The point is that when death occurs, our lives and our social network are ripped apart. Culture is there to help us through that rupture, but there are vast cultural differences in the way we respond to a death. Modern societies fear death (and aging) much more. Just google and you’ll find thousands of articles on the American fear of death. Grieving is considered a very private affair, with short wakes and a simple funeral.

In the Philippines, we try to minimize the pain of the separation by making the dead live a bit longer. Our wakes are long, especially in this age of the Filipino diaspora where we have to wait for relatives flying in from all over the world. But waiting for Kuya becomes an excuse for a days-long party and a reunion of sorts, with some semblance of solemnity.

Some. There’s karaoke and mahjong and novenas and Masses and feasting and warning, tongue in cheek, to be careful with the food lest high cholesterol dispatch someone to quickly follow the dearly departed.

Memento mori’

One thing I’ve noticed is that we do cut down on one activity connected with the living: photographs, which is surprising because people used to take a lot of photos in funeral parlors and cemeteries.

I have family photographs where the entire clan poses with the coffin bearing the deceased, usually on the last day of the wake, with everyone looking very sad. In one of my graduate classes last year, I had a student who remembered how the deceased was even “resurrected” from the coffin, made to sit up, to pose with the family.

If that sounds macabre, look up an article on the BBC site on “memento mori,” death photographs, which were very popular in Victorian England. Cameras had just been invented then and the craze for having photographs taken was extended to include the dead. The BBC article has all these photographs of young and old dead people being made to pose with the living.

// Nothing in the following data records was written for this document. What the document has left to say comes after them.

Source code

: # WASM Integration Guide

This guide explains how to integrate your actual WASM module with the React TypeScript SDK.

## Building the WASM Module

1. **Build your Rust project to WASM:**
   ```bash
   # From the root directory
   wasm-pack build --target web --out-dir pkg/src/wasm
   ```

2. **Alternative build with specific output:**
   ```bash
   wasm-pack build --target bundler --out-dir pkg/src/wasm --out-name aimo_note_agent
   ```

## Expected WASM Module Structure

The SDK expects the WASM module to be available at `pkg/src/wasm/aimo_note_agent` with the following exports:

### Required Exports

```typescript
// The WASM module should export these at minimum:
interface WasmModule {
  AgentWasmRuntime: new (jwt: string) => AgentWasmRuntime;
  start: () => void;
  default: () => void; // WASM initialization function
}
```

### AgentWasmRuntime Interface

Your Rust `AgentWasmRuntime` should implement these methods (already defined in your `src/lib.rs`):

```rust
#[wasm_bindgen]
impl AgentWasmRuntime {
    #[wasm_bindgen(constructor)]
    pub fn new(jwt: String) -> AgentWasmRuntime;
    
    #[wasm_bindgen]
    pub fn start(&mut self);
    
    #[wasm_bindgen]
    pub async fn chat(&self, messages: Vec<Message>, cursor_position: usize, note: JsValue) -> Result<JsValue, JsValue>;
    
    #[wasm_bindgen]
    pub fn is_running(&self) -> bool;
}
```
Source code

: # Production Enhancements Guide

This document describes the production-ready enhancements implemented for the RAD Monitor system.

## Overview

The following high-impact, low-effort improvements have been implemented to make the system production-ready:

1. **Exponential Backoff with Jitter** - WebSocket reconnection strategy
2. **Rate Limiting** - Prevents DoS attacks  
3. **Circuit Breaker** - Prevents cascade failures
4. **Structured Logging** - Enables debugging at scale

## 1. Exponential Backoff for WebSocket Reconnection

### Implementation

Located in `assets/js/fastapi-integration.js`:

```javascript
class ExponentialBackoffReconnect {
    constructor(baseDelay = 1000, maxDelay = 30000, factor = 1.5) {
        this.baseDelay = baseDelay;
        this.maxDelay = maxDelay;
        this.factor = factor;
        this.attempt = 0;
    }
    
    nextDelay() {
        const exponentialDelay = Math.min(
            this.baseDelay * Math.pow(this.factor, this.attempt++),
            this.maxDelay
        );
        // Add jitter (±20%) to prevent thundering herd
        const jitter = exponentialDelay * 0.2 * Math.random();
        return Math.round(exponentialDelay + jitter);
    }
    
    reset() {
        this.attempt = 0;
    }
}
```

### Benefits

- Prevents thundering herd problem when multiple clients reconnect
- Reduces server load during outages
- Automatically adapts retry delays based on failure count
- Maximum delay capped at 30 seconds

Memento mori actually means a remembrance of death, a way of telling people: Remember, we must all die.

I’m trying to process the decline of the use of photographs with the dead. I would think it’s awkward trying to do a selfie by the coffin. Can you imagine telling Lolo, lying there in peace, that you want a selfie with him? Or inviting other relatives to come together for the selfie?

Funerals do get photographed, but more like in the style of a photojournalist covering an event. You don’t have people posing, or being made to pose, and no calls for wacky or jump shots.

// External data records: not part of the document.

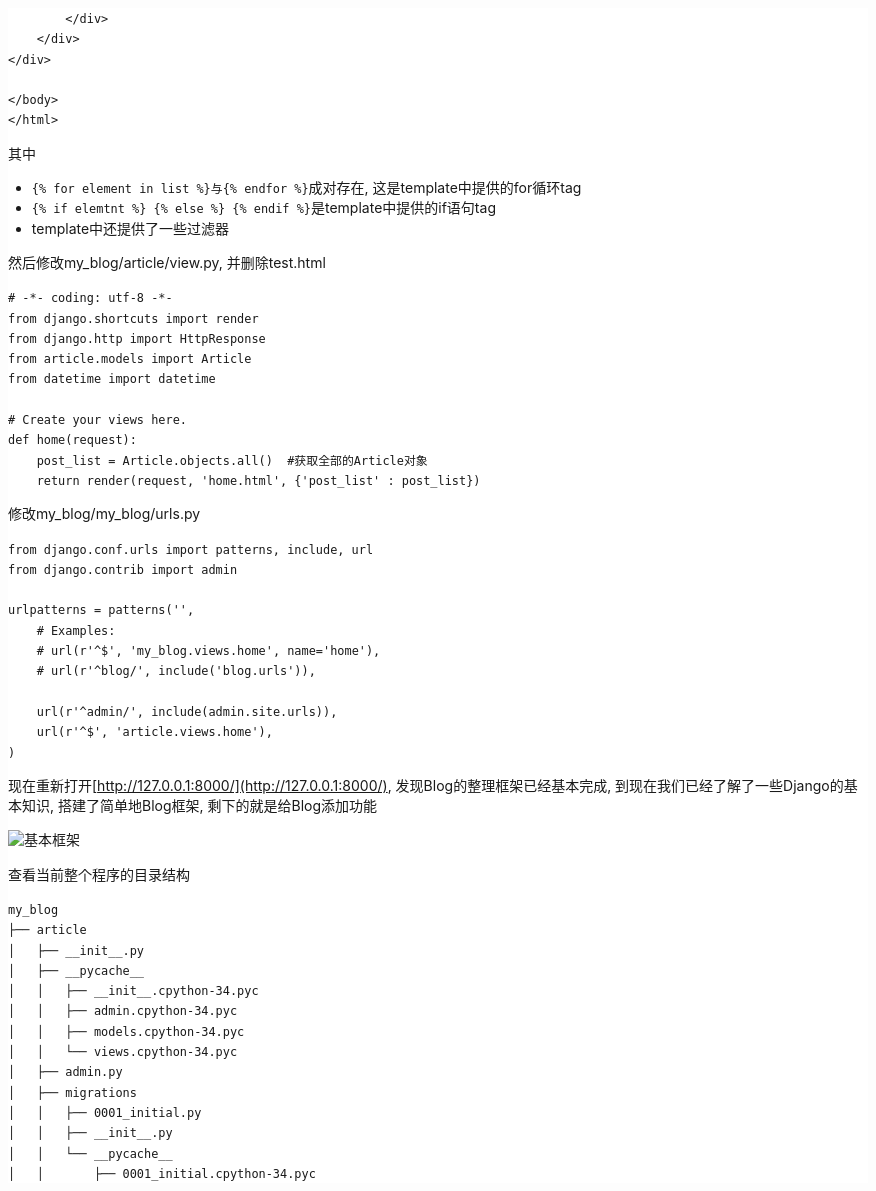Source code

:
 ```
        </div>
    </div>
</div>

</body>
</html>
```

其中
- `{% for element in list %}与{% endfor %}`成对存在, 这是template中提供的for循环tag
- `{% if elemtnt %} {% else %} {% endif %}`是template中提供的if语句tag
- template中还提供了一些过滤器


然后修改my_blog/article/view.py, 并删除test.html

```
# -*- coding: utf-8 -*-
from django.shortcuts import render
from django.http import HttpResponse
from article.models import Article
from datetime import datetime

# Create your views here.
def home(request):
    post_list = Article.objects.all()  #获取全部的Article对象
    return render(request, 'home.html', {'post_list' : post_list})
```

修改my_blog/my_blog/urls.py

```
from django.conf.urls import patterns, include, url
from django.contrib import admin

urlpatterns = patterns('',
    # Examples:
    # url(r'^$', 'my_blog.views.home', name='home'),
    # url(r'^blog/', include('blog.urls')),

    url(r'^admin/', include(admin.site.urls)),
    url(r'^$', 'article.views.home'),
)
```


现在重新打开[http://127.0.0.1:8000/](http://127.0.0.1:8000/), 发现Blog的整理框架已经基本完成, 到现在我们已经了解了一些Django的基本知识, 搭建了简单地Blog框架, 剩下的就是给Blog添加功能

![基本框架](http://picturebag.qiniudn.com/Snip20141227_4.png)

查看当前整个程序的目录结构

```
my_blog
├── article
│   ├── __init__.py
│   ├── __pycache__
│   │   ├── __init__.cpython-34.pyc
│   │   ├── admin.cpython-34.pyc
│   │   ├── models.cpython-34.pyc
│   │   └── views.cpython-34.pyc
│   ├── admin.py
│   ├── migrations
│   │   ├── 0001_initial.py
│   │   ├── __init__.py
│   │   └── __pycache__
│   │       ├── 0001_initial.cpython-34.pyc
```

We do grieve, excessively and hysterically by many cultures’ standards. And we send off the dead in huge numbers, just like we do at airports, without wishes of bon voyage.

We come together on the 9th day and the 40th day, on the first anniversary and the second… Then we limit ourselves to Nov. 1 visits.

I like the Muslims’ attitude to death, with the deceased buried preferably before sunset on the day of passing. No wakes. And burials are simple and solemn, the emphasis being on commemorating the dead through memories of the times when they were alive.

We could adopt that attitude. Photographs of the dead at home, maybe even in the wallet. And visits to the dead need not be on Nov. 1 alone.  The growing popularity of cremations has led many churches to put up columbaria or niches where the ashes can be interred. I like the columbaria because they’re often in a parish church, and you can drop by any time, which is what I do for particularly beloved aunts and grandaunts. (I have a gender bias, the women tending to be kinder and more loving.)

I’ve been thinking about friends who have passed away and find that I miss the younger ones more, often because they were the ones I had such high hopes for as future leaders in their professions, and in the university.

I never delete the numbers of deceased relatives and friends from my cell phone, and sometimes, doing a search for a message, I’ll stumble on a text they had sent. I smile and wonder what would happen if I did text them. I don’t, of course, but I end up doing, not a missed call, but a “miss you” thought.

Then I move on with life, as I think they would want me to.